Like a Thief in the Light
by Alethea Kontis
The Stoners were up to their old tricks again.
Sun downshifted the street sweeper and pulled up on the brake. He untangled his gangly limbs
from the gears and stepped down, cracking his head on the doorway again. Stupid low ceiling.
Stupid giant head.
Pierre never had this problem; his head just dented the doorway. But Sun was not a gargoyle, so
there would be a tiara of bruises around his bulbous, bald pate until he remembered how to get
out of his own way. Nor did Sun have Pierre's water-summoning power, so he had to fill the
sweeper's giant tanks in the Shadow Street Reservoir before making rounds on the days when
Pierre was too weary to sweep. Those days were every day now.
The Stoners weren't gargoyles either, just a gang of grotesques who liked to perpetuate the lie
because gargoyles had a far more romantic reputation. But their bodies were also made of stone,
and they also froze into statues in the daylight-as the asshole currently blocking his sweeper
demonstrated-but they had no magic over water or anything else. The only talent the Stoners had
was "taking donations" from passers by. It wasn't technically stealing if the person gave them all
their worldly goods out of the kindness of their own heart...or from the fear of having said heart
ripped out through their chest cavity by stone claws.

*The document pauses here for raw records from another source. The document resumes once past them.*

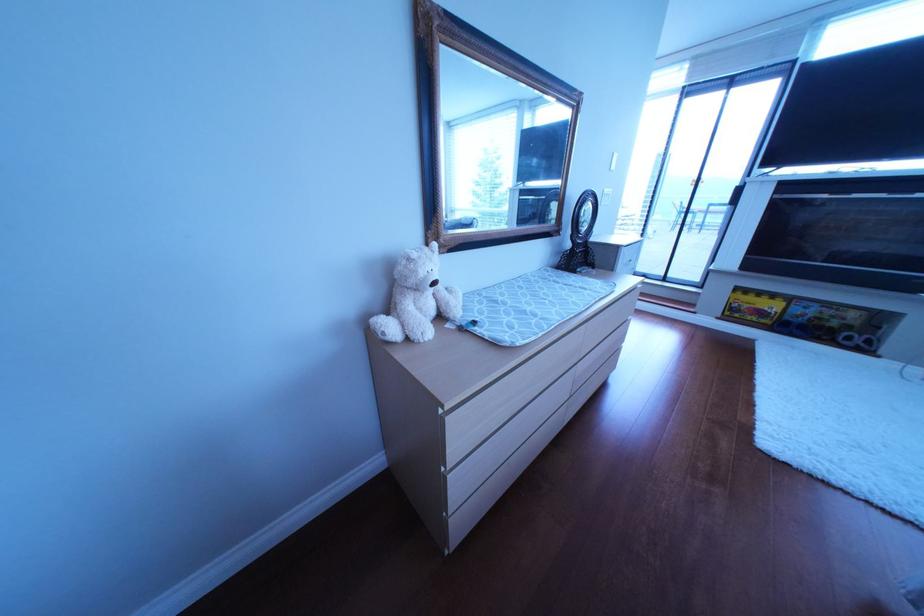
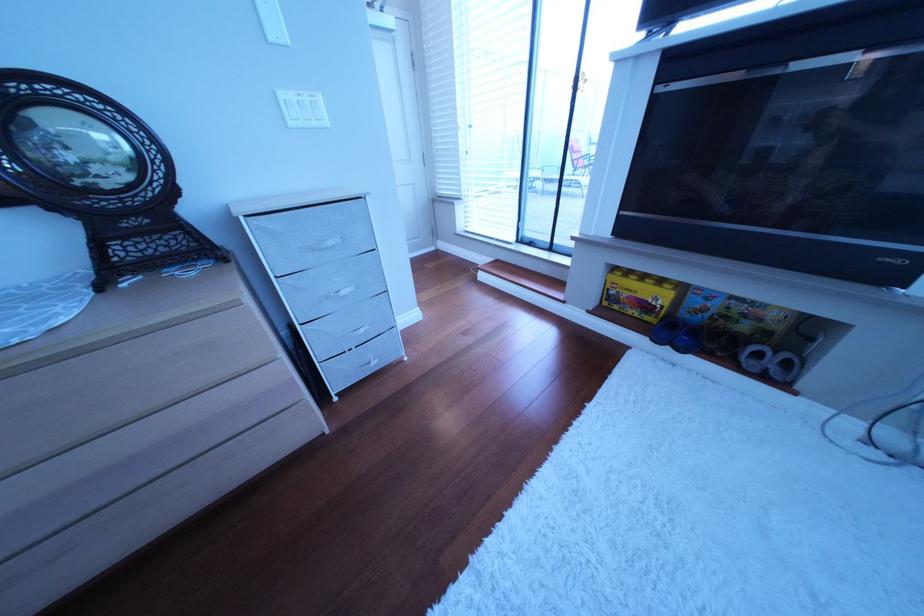
Find the pixel in the second image that matches (x=617, y=206) in the first image.

(307, 126)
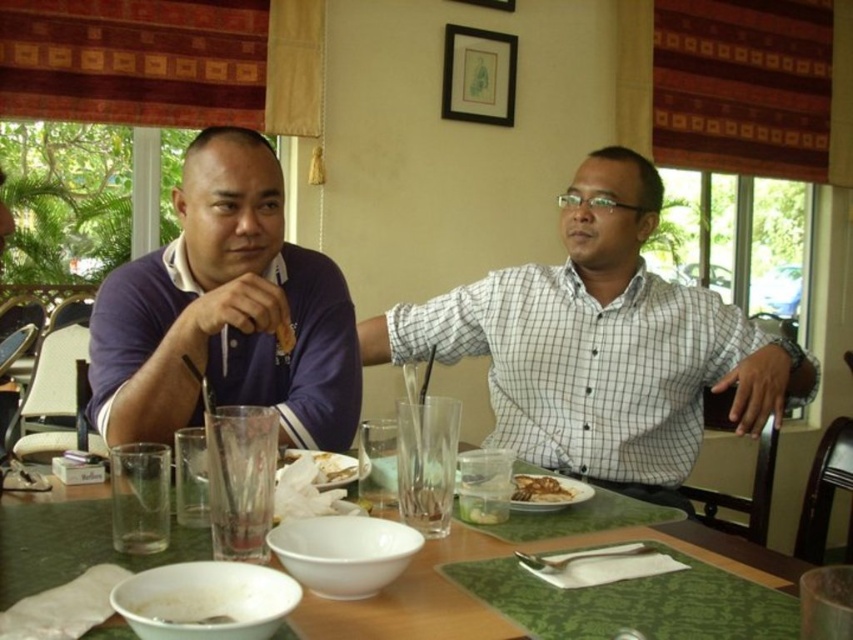
You are a waiter in a restaurant and need to place a new drink order between the two points on the table, point (357, 356) and point (241, 598). Since you want the drink to be closer to the customer who is speaking, which point should you choose?

You should place the drink at point (241, 598) because it is closer to the customer who is speaking, as point (357, 356) is further away from the viewer and thus further from the speaker.

You are a waiter in this restaurant and need to place a new drink order for the customer wearing the purple cotton polo shirt at left. Where should you place the drink relative to the white matte bowl at lower left?

The purple cotton polo shirt at left is much taller than the white matte bowl at lower left, so you should place the drink in front of the white matte bowl at lower left to avoid blocking the customer.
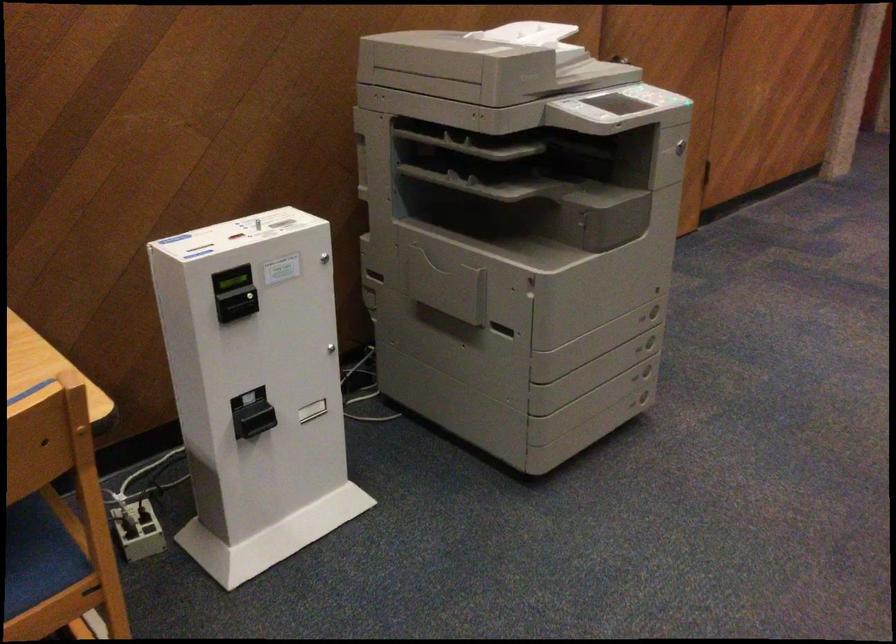
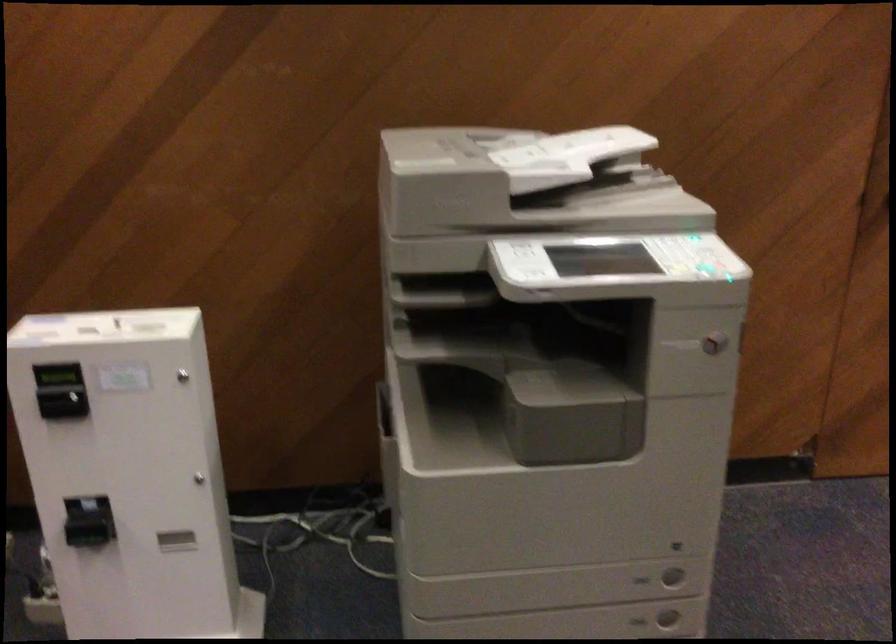
In the second image, find the point that corresponds to (645,319) in the first image.

(642, 580)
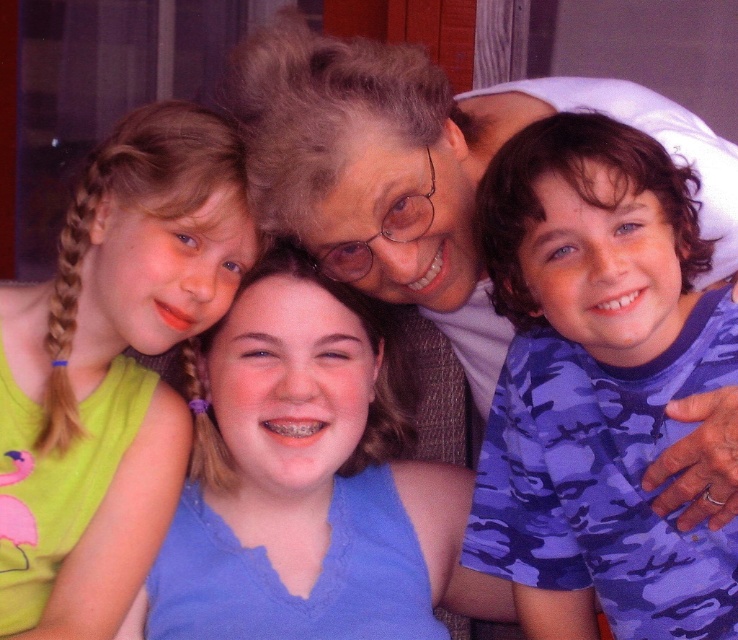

Sun paused before stepping all the way down to the street and leaned back into the cab. He was
careful not to wake Fuzz, curled up and dozing in the passenger's seat like a long tailed black rat
who wore his skull on the outside. The aye-aye was nocturnal, like ninety-nine percent of the
population of Shadow Street. But Fuzz insisted on tagging along, and Sun's life was easier if he
didn't argue.
Sun's long white fingers silently flicked the button on the glove box and he took out the can of
safety orange spray paint Pierre saved to mark road hazards for the night shift. Fuzz let out a soft
whuffle of a snore. The can smelled like gasoline. There wasn't much on that ancient wreck of a
sweeper that didn't smell like gasoline. Pierre had managed to keep the sweeper running, but one
good rain would wash it into the shadows, sprockets and widgets and all.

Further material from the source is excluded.